Buona parte dell’articolo è dedicata alla descrizione dei danni che può provocare un atteggiamento proibizionista, atteggiamento che viene assimilato al paternalismo, e mi sembra una descrizione molto convincente.
Vi sono tuttavia due aspetti che mi lasciano perplesso.

Innanzitutto, Lottieri, molto probabilmente per problemi di lunghezza dell’articolo, dai danni del proibizionismo desume, senza ulteriori argomenti, la pericolosità generale del paternalismo, anche quando questo si limita a consigliare determinati atteggiamenti, invece di imporli (il così detto paternalismo libertario).
Inoltre, la condanna del paternalismo e del proibizionismo sembra stare unicamente nella loro pericolosità. Se il proibizionismo si fosse dimostrato efficace diventerebbe allora un buon sistema politico e sociale? Non credo che Lottieri la pensi così, ma dall’articolo si potrebbe trarre questa conclusione.

10 pensieri su “Chi fa il paternalista avvelena anche te, digli di smettere

  1. Se il proibizionismo si fosse dimostrato efficace diventerebbe allora un buon sistema politico e sociale?

    In questo caso, non equivale a dire “se mia nonna aveva le rotelle, era una carriola”, visto che l’inefficacia del proibizionismo – credo di non sbagliare – non è tale per lo strumento in sé, ma per la natura dell’uomo?
    Se, grazie a un’ipotetica indole remissiva, le imposizioni fossero benevolmente accettate dall’umanità, il dilemma giusto/ingiusto o buono/cattivo del proibizionismo non si porrebbe nemmeno.

  2. @Marcoz: I filosofi, che a parlare di nonne con le rotelle si sentono a disagio, usano il pomposo termine di controfattuale.
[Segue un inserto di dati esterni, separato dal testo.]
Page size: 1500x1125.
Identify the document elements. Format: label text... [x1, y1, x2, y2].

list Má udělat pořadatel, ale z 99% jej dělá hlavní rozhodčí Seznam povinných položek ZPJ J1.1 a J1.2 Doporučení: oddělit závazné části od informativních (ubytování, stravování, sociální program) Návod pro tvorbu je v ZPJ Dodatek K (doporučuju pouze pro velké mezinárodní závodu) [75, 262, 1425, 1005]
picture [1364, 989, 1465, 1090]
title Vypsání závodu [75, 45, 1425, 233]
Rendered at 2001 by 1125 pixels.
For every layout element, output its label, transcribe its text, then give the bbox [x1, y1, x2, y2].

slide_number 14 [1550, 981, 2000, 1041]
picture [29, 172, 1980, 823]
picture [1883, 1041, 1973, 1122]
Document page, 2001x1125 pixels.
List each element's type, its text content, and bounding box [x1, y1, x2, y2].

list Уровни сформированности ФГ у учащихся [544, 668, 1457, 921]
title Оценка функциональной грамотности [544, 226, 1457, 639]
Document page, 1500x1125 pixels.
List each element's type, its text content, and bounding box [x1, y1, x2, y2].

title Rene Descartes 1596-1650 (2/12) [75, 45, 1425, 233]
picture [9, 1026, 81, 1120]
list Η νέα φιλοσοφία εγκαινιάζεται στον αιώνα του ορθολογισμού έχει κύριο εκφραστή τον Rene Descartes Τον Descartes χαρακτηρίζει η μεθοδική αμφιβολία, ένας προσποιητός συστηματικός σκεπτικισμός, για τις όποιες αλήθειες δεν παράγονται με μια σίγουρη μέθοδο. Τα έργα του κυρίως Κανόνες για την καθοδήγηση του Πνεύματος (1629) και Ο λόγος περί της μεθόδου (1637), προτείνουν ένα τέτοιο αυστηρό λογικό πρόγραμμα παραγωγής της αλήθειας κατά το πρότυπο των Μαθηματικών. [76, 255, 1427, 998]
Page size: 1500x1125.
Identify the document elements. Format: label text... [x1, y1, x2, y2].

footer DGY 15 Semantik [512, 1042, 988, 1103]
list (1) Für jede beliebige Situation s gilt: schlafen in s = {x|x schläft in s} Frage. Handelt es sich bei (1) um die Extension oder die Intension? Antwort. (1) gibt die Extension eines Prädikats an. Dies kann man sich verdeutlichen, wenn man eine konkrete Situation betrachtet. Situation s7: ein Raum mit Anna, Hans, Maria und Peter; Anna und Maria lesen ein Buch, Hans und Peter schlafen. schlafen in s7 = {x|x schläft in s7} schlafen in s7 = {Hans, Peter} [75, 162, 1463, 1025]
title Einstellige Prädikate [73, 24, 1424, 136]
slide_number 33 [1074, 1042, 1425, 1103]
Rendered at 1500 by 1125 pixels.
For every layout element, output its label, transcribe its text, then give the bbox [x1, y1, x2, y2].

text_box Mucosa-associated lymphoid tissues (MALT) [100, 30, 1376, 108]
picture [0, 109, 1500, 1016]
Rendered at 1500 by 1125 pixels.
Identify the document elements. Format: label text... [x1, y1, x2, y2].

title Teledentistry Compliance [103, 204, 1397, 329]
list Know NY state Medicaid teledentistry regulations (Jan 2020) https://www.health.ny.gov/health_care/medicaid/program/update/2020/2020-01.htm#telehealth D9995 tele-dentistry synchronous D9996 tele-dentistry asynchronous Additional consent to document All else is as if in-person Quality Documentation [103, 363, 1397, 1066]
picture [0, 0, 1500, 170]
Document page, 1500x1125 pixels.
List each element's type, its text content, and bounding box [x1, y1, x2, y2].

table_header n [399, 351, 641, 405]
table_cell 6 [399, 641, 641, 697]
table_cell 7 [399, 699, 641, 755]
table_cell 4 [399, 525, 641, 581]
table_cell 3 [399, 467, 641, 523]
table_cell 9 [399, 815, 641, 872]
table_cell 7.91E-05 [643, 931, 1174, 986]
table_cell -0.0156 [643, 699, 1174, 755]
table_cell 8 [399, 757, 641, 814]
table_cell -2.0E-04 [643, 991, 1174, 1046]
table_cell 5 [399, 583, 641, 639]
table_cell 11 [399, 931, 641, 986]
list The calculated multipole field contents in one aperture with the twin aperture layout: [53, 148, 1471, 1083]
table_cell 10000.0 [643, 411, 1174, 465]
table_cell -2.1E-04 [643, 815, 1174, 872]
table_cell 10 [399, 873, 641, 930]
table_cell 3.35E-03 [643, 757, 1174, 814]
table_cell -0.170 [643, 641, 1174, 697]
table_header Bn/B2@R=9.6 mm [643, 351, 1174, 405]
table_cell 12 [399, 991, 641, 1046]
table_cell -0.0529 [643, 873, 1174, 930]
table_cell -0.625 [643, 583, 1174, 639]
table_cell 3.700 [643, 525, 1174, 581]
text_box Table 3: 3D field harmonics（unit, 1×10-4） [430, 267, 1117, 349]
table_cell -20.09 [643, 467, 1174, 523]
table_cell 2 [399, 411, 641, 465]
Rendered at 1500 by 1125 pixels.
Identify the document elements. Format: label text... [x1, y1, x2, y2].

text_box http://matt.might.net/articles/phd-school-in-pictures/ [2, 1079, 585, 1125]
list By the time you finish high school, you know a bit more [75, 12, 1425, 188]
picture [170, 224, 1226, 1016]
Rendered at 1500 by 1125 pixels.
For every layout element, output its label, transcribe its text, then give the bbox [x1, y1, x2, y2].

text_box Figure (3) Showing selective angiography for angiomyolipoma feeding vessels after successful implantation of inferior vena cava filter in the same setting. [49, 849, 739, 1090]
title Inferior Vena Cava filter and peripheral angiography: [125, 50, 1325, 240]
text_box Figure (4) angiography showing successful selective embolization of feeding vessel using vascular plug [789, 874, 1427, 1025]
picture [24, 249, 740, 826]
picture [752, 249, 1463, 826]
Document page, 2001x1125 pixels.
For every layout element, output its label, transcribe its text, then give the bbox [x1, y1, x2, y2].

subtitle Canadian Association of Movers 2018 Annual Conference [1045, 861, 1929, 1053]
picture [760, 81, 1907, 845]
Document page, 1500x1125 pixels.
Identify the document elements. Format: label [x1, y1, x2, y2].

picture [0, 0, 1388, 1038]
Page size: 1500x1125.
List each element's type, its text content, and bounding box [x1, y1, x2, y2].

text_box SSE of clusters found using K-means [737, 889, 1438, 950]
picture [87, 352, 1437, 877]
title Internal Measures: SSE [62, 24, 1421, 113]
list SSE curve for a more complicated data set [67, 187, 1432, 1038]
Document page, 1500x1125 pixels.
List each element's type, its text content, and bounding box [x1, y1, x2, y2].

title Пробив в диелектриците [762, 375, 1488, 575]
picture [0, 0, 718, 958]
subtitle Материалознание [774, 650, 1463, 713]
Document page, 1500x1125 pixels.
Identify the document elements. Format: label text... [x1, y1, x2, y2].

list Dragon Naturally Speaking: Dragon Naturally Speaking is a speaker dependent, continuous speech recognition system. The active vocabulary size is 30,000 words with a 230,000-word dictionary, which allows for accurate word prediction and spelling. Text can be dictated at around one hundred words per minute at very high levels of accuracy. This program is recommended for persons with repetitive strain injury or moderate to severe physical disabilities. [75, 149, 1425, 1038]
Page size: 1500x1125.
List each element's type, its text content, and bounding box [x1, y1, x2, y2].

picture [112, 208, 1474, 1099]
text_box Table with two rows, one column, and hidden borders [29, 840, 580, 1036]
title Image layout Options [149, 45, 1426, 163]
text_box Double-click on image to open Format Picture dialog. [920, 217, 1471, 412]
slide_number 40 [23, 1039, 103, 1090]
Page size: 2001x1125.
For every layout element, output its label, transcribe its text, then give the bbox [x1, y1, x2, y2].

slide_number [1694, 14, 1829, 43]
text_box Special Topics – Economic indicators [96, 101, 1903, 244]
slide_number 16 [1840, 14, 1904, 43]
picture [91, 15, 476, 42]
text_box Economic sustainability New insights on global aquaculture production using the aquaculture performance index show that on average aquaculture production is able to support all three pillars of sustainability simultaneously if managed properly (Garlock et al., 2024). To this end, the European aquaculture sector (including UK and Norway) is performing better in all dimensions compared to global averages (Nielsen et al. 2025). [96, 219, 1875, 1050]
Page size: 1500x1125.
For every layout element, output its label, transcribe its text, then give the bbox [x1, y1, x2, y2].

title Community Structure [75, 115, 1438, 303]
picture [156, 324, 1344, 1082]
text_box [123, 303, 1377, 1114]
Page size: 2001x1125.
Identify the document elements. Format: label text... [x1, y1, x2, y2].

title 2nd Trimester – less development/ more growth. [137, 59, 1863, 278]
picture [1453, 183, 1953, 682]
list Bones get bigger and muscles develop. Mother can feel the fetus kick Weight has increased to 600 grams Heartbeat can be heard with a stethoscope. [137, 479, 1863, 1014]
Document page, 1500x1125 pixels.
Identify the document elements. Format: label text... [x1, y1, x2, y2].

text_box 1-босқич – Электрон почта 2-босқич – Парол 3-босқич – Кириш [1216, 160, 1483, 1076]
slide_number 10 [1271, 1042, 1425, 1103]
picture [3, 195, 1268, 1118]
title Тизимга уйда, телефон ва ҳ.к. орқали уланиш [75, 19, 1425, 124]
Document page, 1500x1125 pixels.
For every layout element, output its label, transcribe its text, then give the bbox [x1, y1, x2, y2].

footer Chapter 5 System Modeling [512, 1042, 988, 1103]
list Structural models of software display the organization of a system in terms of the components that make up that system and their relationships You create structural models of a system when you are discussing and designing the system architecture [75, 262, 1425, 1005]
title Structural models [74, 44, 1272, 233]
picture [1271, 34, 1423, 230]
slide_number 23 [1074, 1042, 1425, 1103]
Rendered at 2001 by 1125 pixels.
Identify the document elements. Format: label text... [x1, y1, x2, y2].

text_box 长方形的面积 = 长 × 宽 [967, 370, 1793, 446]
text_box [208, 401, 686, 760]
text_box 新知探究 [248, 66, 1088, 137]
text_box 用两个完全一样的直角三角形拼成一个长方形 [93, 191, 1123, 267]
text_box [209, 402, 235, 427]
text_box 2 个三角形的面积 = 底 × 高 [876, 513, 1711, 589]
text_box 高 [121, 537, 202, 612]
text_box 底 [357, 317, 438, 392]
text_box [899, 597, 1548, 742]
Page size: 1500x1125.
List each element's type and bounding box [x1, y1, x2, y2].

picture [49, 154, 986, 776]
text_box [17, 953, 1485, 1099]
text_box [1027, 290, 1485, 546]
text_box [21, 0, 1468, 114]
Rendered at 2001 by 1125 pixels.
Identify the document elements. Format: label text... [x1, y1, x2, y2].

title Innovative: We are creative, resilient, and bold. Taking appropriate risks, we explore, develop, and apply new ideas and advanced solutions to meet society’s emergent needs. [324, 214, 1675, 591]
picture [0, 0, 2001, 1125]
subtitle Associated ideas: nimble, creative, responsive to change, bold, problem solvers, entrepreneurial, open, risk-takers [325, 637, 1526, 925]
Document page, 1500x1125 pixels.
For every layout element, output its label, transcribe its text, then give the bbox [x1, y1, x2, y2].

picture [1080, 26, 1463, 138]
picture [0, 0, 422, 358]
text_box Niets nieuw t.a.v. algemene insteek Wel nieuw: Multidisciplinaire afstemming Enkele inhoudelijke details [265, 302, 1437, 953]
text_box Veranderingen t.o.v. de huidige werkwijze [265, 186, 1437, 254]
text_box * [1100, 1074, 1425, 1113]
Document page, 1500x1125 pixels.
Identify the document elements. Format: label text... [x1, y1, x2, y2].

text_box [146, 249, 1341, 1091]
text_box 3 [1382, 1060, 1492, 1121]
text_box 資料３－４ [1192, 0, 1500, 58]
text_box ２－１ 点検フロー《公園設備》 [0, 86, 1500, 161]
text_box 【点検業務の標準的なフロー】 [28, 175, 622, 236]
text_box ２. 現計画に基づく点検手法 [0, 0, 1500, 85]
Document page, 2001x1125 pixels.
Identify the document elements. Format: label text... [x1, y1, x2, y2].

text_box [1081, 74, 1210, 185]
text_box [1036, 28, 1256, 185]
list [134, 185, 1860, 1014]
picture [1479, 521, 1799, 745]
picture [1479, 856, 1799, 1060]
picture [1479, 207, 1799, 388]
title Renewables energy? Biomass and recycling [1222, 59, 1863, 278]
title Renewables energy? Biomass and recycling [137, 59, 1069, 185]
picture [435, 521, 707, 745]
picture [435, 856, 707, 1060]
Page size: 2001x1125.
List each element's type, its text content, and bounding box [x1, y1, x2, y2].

La sostanza, in ogni caso, non cambia: un esperimento mentale che sembra tanto bellino finché non salta fuori il guastafeste.

  3. Non per fare il gusta-guastafeste, ma non ci ho capito molto: nel post si contrappongono i concetti di pericolosità ed efficacia, come se il proibizionismo efficace non possa essere perciostesso pericoloso, e viceversa, cioè che se fosse pericoloso non potrebbe essere efficace.
    Prima di tutto questo postulerebbe che il proibizionismo possa assumere ad oggetto solo comportamenti oggettivamente dannosi (ecco la discendenza dal paternalismo) e da qui discenderebbe la pericolosità della sua efficacia, perchè – come è nella realtà – finirebbe per accentuare il fenomeno che si prefiggeva di contrastare.
    Forse l’erroneità del ragionamento sta proprio lì: a mio avviso l’errore del proibizionismo sta proprio nella presunzione paternalistica e illiberale di sapere cosa è giusto per l’altro, cosa confermata anche dalla lettura dell’articolo integrale, che vede proprio della sua illiberalità il peggior difetto.

  4. @ugolino: Premesso che non dovremmo arrovellarci troppo le meningi su un articolo di giornale, il proibizionismo non ha necessariamente uno scopo paternalistico, è vero, ma spesso accade così.